> [Task item] Could you rewrite the items from the line containing "At which category" up to and including the line containing "Which series reaches" as a numbered list, skipping blank lines and leaving out any pictures?

> [Supplied records]
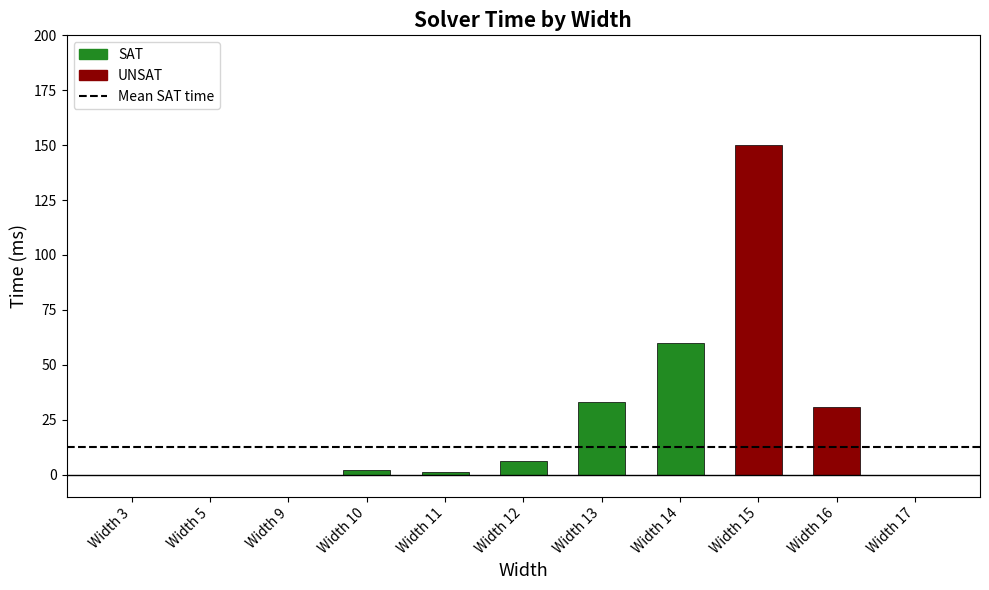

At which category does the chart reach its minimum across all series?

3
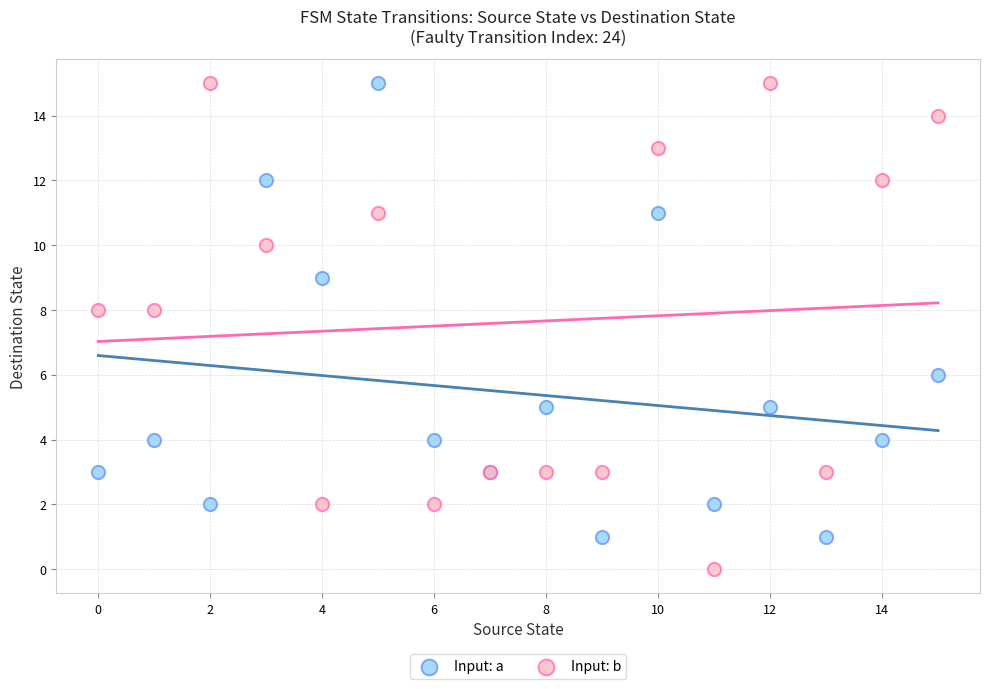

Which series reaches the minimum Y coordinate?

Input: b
...
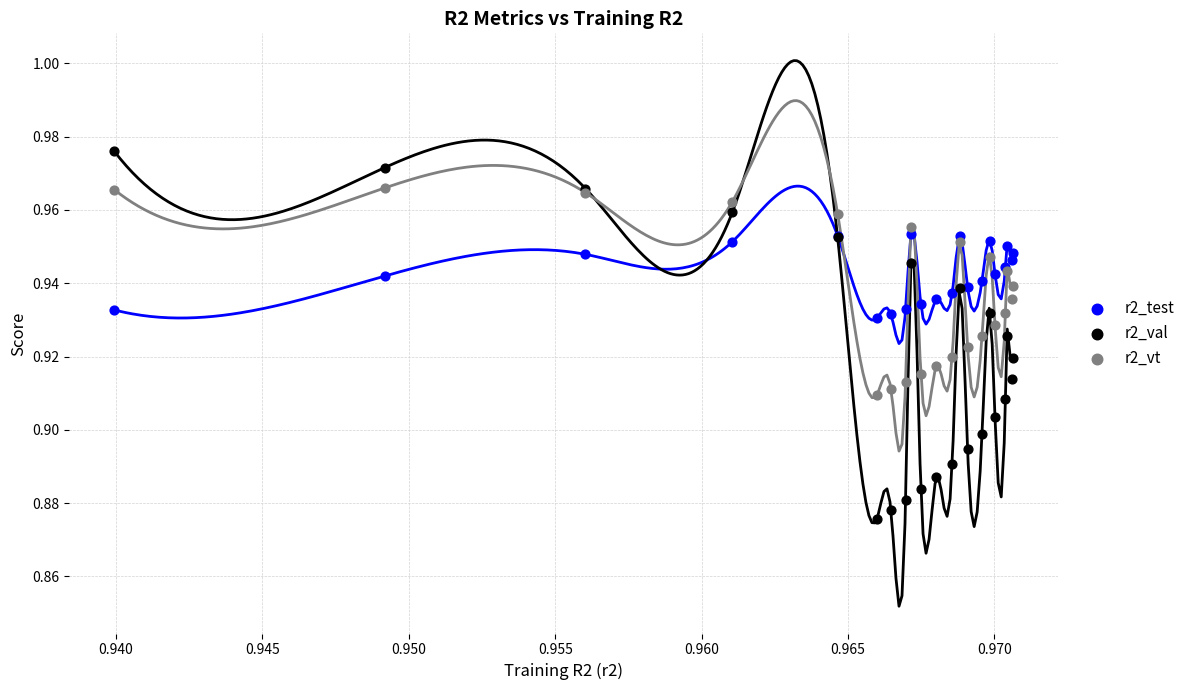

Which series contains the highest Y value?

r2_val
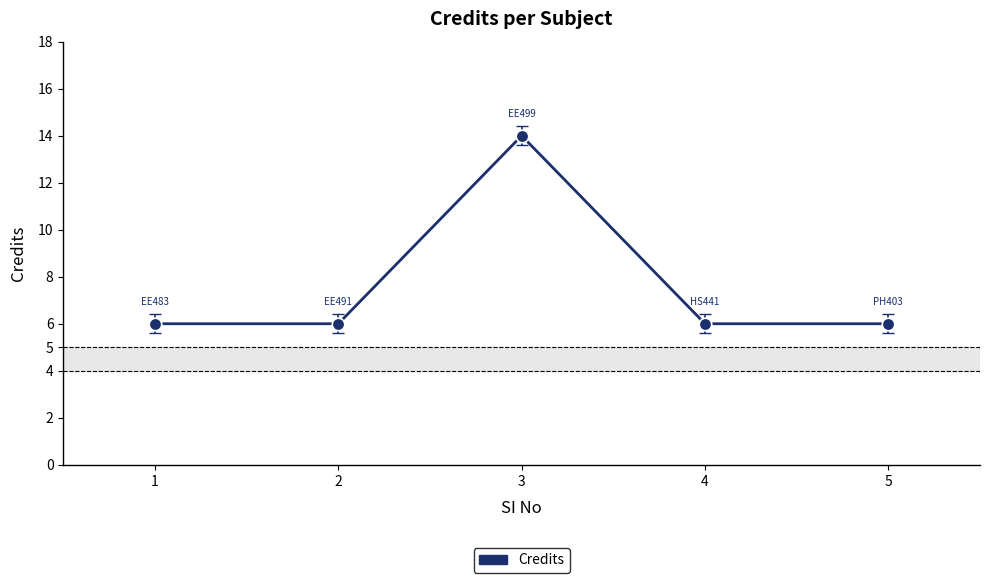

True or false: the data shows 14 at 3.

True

> [Finished exercise]
1. At which category does the chart reach its minimum across all series?
2. 3
3. Which series reaches the minimum Y coordinate?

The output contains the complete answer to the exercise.